*REQUIRED WORK*.
a: From the PaddleOCR-VL finetuning notebook, echo the stretch from "# PaddleOCR-VL is" through "minimal quality loss.".
b: In the PaddleOCR-VL finetuning notebook, what value is max_seq_length set to when the model is loaded?
c: Go on with the PaddleOCR-VL finetuning notebook, starting after its final line.

*TEXT PROVIDED*.
----------------

# PaddleOCR-VL Finetuning with Unsloth
Finetuning on the `wrath/well-log-headers-ocr` dataset for well log OCR.

This notebook uses the PaddleOCR-VL 1B model which works reliably with Unsloth's SFTTrainer.

In [None]:
# !pip install uv && uv pip install unsloth
# !pip uninstall unsloth -y && pip install --upgrade --no-cache-dir --no-deps git+https://github.com/unslothai/unsloth.git

In [None]:
%%capture
!pip install uv
import os, re
if "COLAB_" not in "".join(os.environ.keys()):
    !uv pip install unsloth
else:
    import torch; v = re.match(r"[0-9]{1,}\.[0-9]{1,}", str(torch.__version__)).group(0)
    xformers = "xformers==" + ("0.0.33.post1" if v=="2.9" else "0.0.32.post2" if v=="2.8" else "0.0.29.post3")
    !uv pip install --no-deps bitsandbytes accelerate {xformers} peft trl triton cut_cross_entropy unsloth_zoo
    !uv pip install sentencepiece protobuf "datasets==4.3.0" "huggingface_hub>=0.34.0" hf_transfer
    !uv pip install --no-deps unsloth
!uv pip install transformers==4.56.2
!uv pip install --no-deps trl==0.22.2

## Load Model

In [None]:
from unsloth import FastVisionModel
import torch
from transformers import AutoModelForCausalLM, AutoProcessor

model_path = "unsloth/PaddleOCR-VL"

model, tokenizer = FastVisionModel.from_pretrained(
    # Model identifier from HuggingFace Hub.
    # PaddleOCR-VL is a 1B parameter OCR-focused vision model.
    # Works reliably with Unsloth's SFTTrainer unlike Qwen3-VL.
    model_path,

    # Maximum sequence length for input text + generated tokens.
    # Unsloth recommends 2048 for vision tasks. Can increase to 4096+ for long outputs.
    max_seq_length=2048,

    # QLoRA 4-bit quantization. Reduces VRAM by ~75% with minimal quality loss.
    # False = full precision (16-bit). PaddleOCR-VL uses full finetuning by default.
    load_in_4bit=False,

    # 8-bit quantization. Less memory savings than 4-bit but more accurate.
    # Generally use either 4-bit OR 8-bit, not both.
    load_in_8bit=False,

    # Enable full finetuning of all parameters (not just LoRA adapters).
    # Uses more VRAM but can achieve better results for domain-specific tasks.
    full_finetuning=True,

    # Base model class to use. AutoModelForCausalLM is standard for most VLMs.
    auto_model=AutoModelForCausalLM,

    # Required for models with custom code (like PaddleOCR-VL).
    # WARNING: Only use with trusted models from HuggingFace.
    trust_remote_code=True,

    # Force Triton kernel compilation for faster inference.
    # Unsloth recommendation: True for best performance.
    unsloth_force_compile=True,
)

# Load processor separately - required for PaddleOCR-VL
# The processor handles image preprocessing and tokenization.
processor = AutoProcessor.from_pretrained(model_path, trust_remote_code=True)

----------------

*DATA EXTRACTS*.

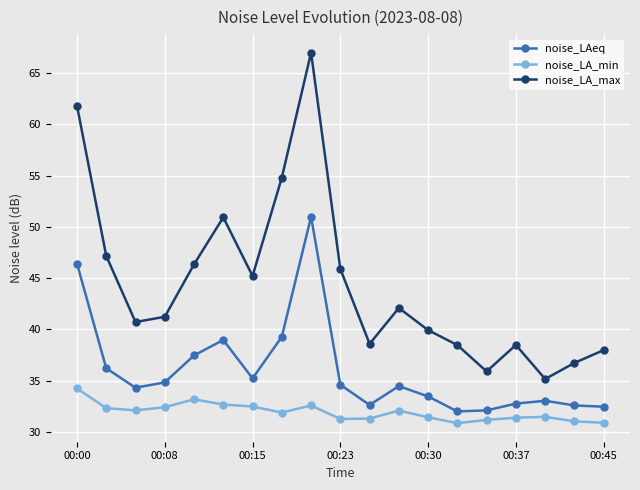

How many interior local peaks does the noise_LA_max series have?

4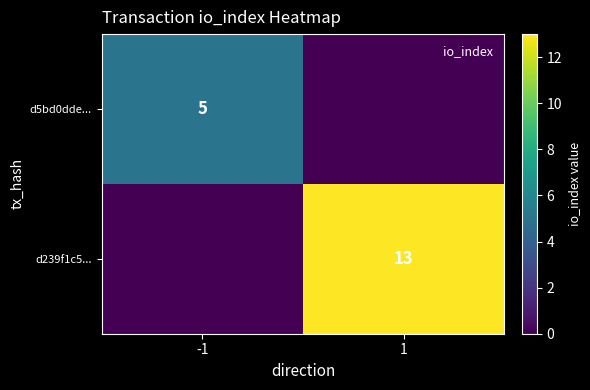

The d239f1c5... series shows 13 at 1. True or false?

True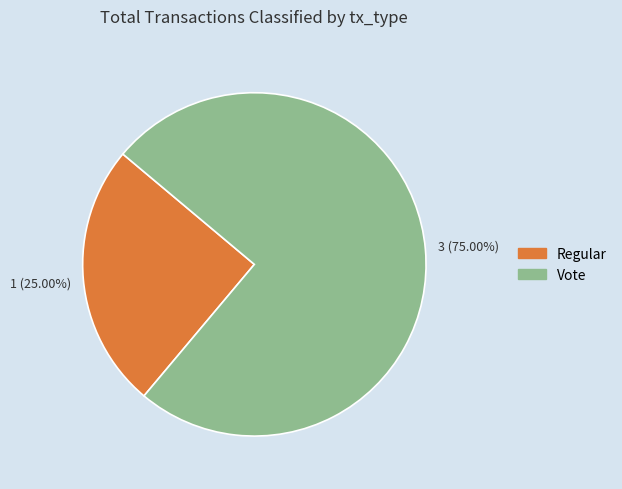

To the nearest percent, what is the difference between the largest and smallest slice percentages?

50%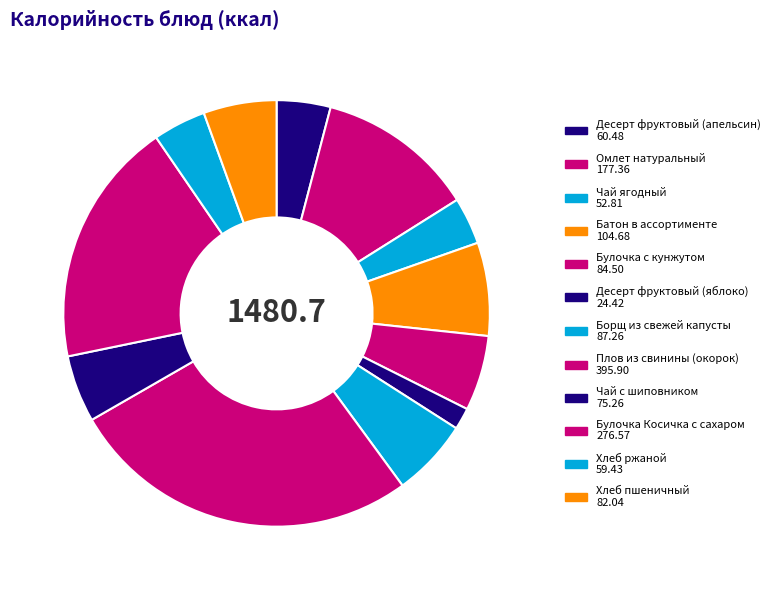

The Булочка Косичка с сахаром slice represents 19% of the pie. True or false?

True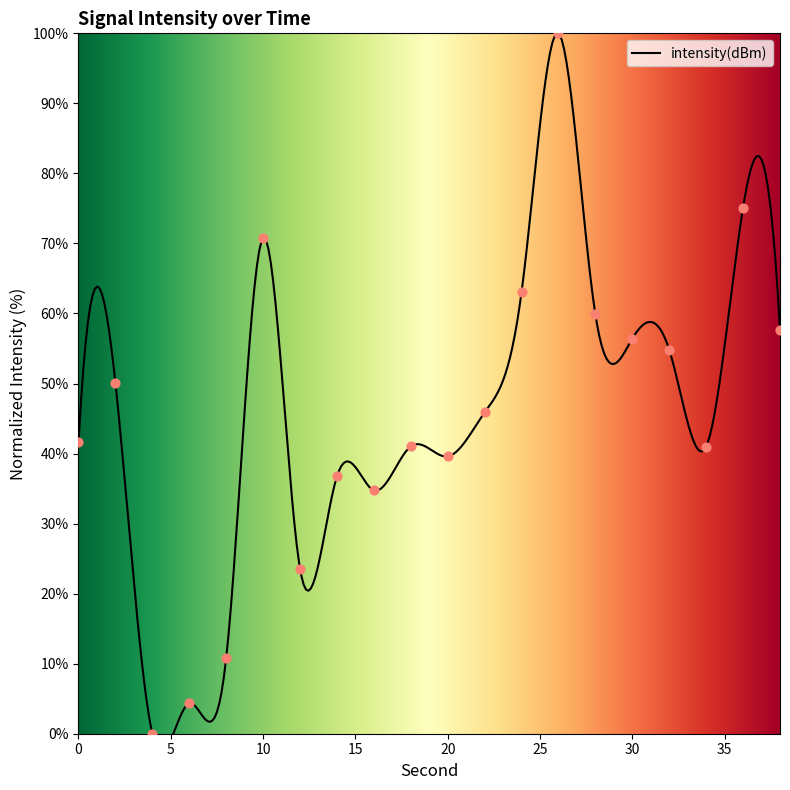

Which has a higher value, 8 or 22?

22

----------------

*PER-TASK OUTPUTS*.
a:
# PaddleOCR-VL is a 1B parameter OCR-focused vision model.
    # Works reliably with Unsloth's SFTTrainer unlike Qwen3-VL.
    model_path,

    # Maximum sequence length for input text + generated tokens.
    # Unsloth recommends 2048 for vision tasks. Can increase to 4096+ for long outputs.
    max_seq_length=2048,

    # QLoRA 4-bit quantization. Reduces VRAM by ~75% with minimal quality loss.

b: 2048

c:
## Apply LoRA Adapters

In [None]:
model = FastVisionModel.get_peft_model(
    model,

    # LoRA rank. Higher = more parameters, more expressiveness, more VRAM.
    # Unsloth recommends: 8-32 for small models, 64-128 for larger models.
    # PaddleOCR notebook uses 64.
    r=64,

    # LoRA alpha scaling factor. Controls the magnitude of LoRA updates.
    # Rule of thumb: set equal to r, or 2x r for stronger adaptation.
    lora_alpha=64,

    # Dropout probability for LoRA layers. 0 = no dropout (faster training).
    # Unsloth recommends 0 for most cases.
    lora_dropout=0,

    # Whether to add bias to LoRA layers.
    # "none" = no bias (Unsloth default, saves memory).
    # "all" or "lora_only" = add bias.
    bias="none",

    # Random seed for reproducibility.
    # 3407 is Unsloth's "lucky" seed from their experiments.
    random_state=3407,

    # Rank-Stabilized LoRA. Improves training stability for high ranks.
    # Unsloth recommends False for most cases.
    use_rslora=False,

    # Target modules for LoRA adaptation.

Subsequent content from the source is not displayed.